The rooms that were vacated were occupied by the Cologne-Riehler Anstalten, a Cologne old people's home with elderly women in need of care. In the last years of the war, these patients had to leave the rooms because they were used as a hospital or baby ward. After the bombing of the Zülpich hospital, local sick and injured people were also given medical care here.

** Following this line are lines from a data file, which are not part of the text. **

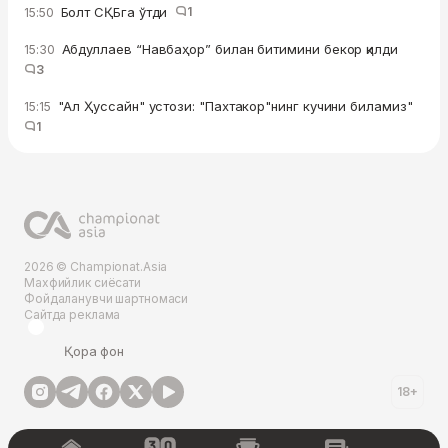
Болт СҚБга ўтди
1
15:50
Абдуллаев “Навбаҳор” билан битимини бекор қилди
15:30
3
"Ал Ҳуссайн" устози: "Пахтакор"нинг кучини биламиз"
15:15
1
2026 © Championat.Asia
Махфийлик сиёсати
Фойдаланувчи шартномаси
Сайтда реклама
Қора фон
18+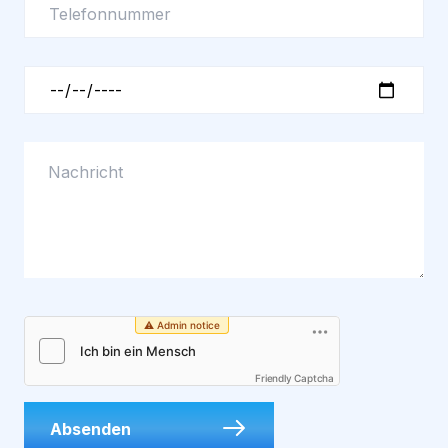
Friendly Captcha
Absenden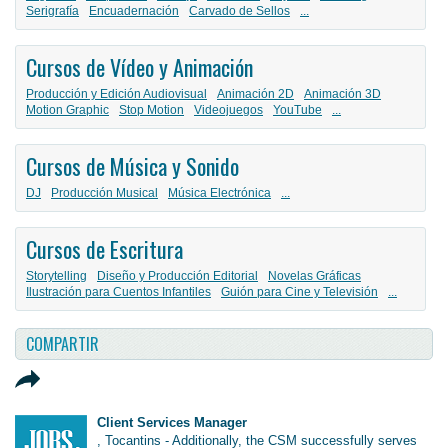
Serigrafía
Encuadernación
Carvado de Sellos
...
Cursos de Vídeo y Animación
Producción y Edición Audiovisual
Animación 2D
Animación 3D
Motion Graphic
Stop Motion
Videojuegos
YouTube
...
Cursos de Música y Sonido
DJ
Producción Musical
Música Electrónica
...
Cursos de Escritura
Storytelling
Diseño y Producción Editorial
Novelas Gráficas
Ilustración para Cuentos Infantiles
Guión para Cine y Televisión
...
COMPARTIR
Client Services Manager
, Tocantins - Additionally, the CSM successfully serves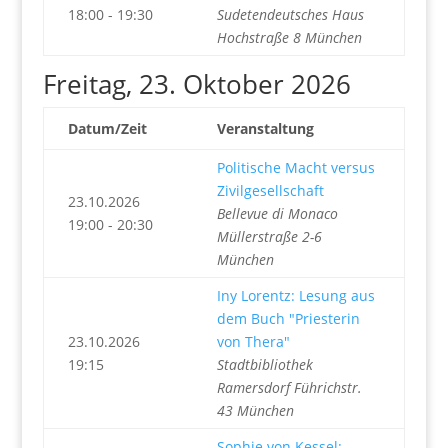
18:00 - 19:30
Sudetendeutsches Haus
Hochstraße 8 München
Freitag, 23. Oktober 2026
Datum/Zeit
Veranstaltung
Politische Macht versus
Zivilgesellschaft
23.10.2026
Bellevue di Monaco
19:00 - 20:30
Müllerstraße 2-6
München
Iny Lorentz: Lesung aus
dem Buch "Priesterin
23.10.2026
von Thera"
19:15
Stadtbibliothek
Ramersdorf Führichstr.
43 München
Sophie von Kessel: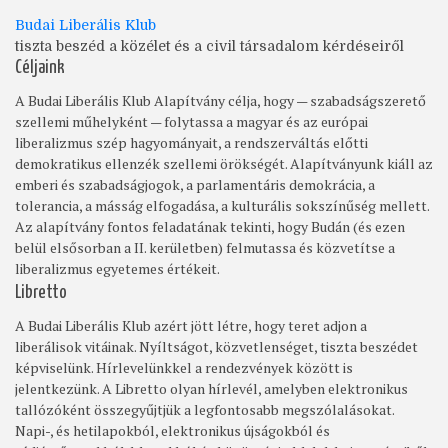
Budai Liberális Klub
tiszta beszéd a közélet és a civil társadalom kérdéseiről
Céljaink
A Budai Liberális Klub Alapítvány célja, hogy — szabadságszerető
szellemi műhelyként — folytassa a magyar és az európai
liberalizmus szép hagyományait, a rendszerváltás előtti
demokratikus ellenzék szellemi örökségét. Alapítványunk kiáll az
emberi és szabadságjogok, a parlamentáris demokrácia, a
tolerancia, a másság elfogadása, a kulturális sokszínűség mellett.
Az alapítvány fontos feladatának tekinti, hogy Budán (és ezen
belül elsősorban a II. kerületben) felmutassa és közvetítse a
liberalizmus egyetemes értékeit.
Libretto
A Budai Liberális Klub azért jött létre, hogy teret adjon a
liberálisok vitáinak. Nyíltságot, közvetlenséget, tiszta beszédet
képviselünk. Hírlevelünkkel a rendezvények között is
jelentkezünk. A Libretto olyan hírlevél, amelyben elektronikus
tallózóként összegyűjtjük a legfontosabb megszólalásokat.
Napi-, és hetilapokból, elektronikus újságokból és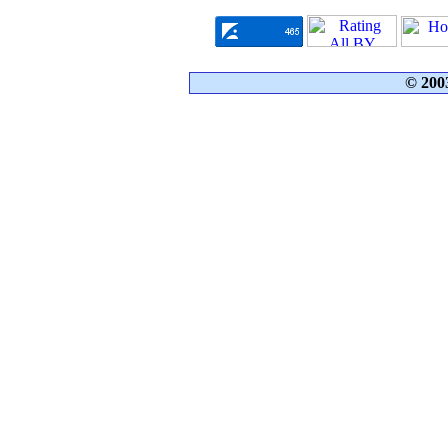
© 200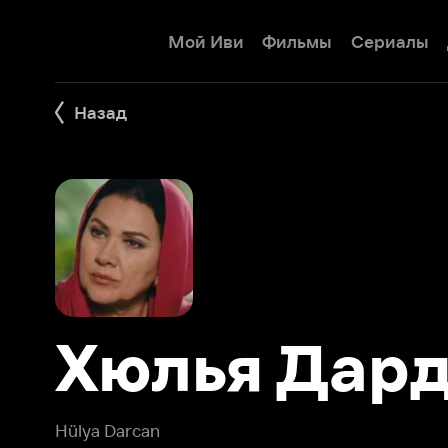
Мой Иви
Фильмы
Сериалы
Детям
Назад
Хюлья Дардж
Hülya Darcan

On March 3, 1945, the Americans occupied Marienborn Abbey.

literature

  • Heribert van der Broek: The history of the old Cistercian monastery in Zülpich-Hoven. In: District of Euskirchen. Yearbook 1976. Euskirchen 1975
  • Heribert van der Broek: The Marienborn monastery church - a Romanesque work of art. In: District of Euskirchen. Yearbook 1977. Euskirchen 1976
  • Paul Clemen (Hrsg.): The art monuments of the Rhine province. Vol. 1. District of Euskirchen. Düsseldorf, Schwann 1900.
  • Paul Heusgens: History of the village and monastery Hoven near Zülpich. Euskirchen 1931
  • Paul Heusgens: The Deanery Zülpich. (History of the parishes of the Archdiocese of Cologne, edited by Robert Haaß. 2.3). Siegburg 1958
  • Harald Herzog and Norbert Nussbaum (arrangement): Monuments in the Rhineland. 9.5. City of Zuelpich. Cologne 1988
  • Harry Seipolt: Forced sterilization and Nazi "euthanasia" in the Aachen region . Aachen 1995. ISBN 3-89399-217-0 .
  • Gabriele Rünger: The victims of racial hygiene - forced sterilization, euthanasia and racial madness. In: History Association of the District of Euskirchen eV (Ed.): National Socialism in the District of Euskirchen - The brown past of a region. Euskirchen 2006, ISBN 3-935221-72-X

Web links

Commons : Marienborn Abbey  - Collection of images, videos and audio files

Individual evidence

  1. Harald Herzog and Norbert Nussbaum (arr.): Monuments in the Rhineland. 9.5. City of Zuelpich. Cologne 1988, p. 164
  2. ^ Juergen Kaiser: Romanesque in the Rhineland . Ed .: Grevenbroich Verlag Koeln.
  3. Illustration based on: Heribert van der Broek: The history of the old Cistercian monastery in Zülpich-Hoven. In: District of Euskirchen. Yearbook 1976. Euskirchen 1975, p. 56 ff
  4. ^ Robert Hoeniger : Cologne shrine documents of the 12th century. Bonn 1884
  5. Karl Koch u. a .: The vita of the Premonstratensian Hermann Joseph von Steinfeld. , Cologne 1958
  6. ^ Hans Mosler: The Cistercian Abbey Altenberg. (= Germania Sacra; new episode 2. ) Walter de Gruyter & Co., Berlin 1965, p. 86. Digitized
  7. Gabriele Rünger: The Victims of Racial Hygiene - Forced Sterilization, Euthanasia and Racial Madness. Euskirchen 2006, p. 723f.
  8. Gabriele Rünger: The Victims of Racial Hygiene - Forced Sterilization, Euthanasia and Racial Madness. Euskirchen 2006, p. 727ff.
  9. ^ Harry Seipolt: Forced sterilization and Nazi "euthanasia" in the Aachen region . Aachen 1995, p. 97f.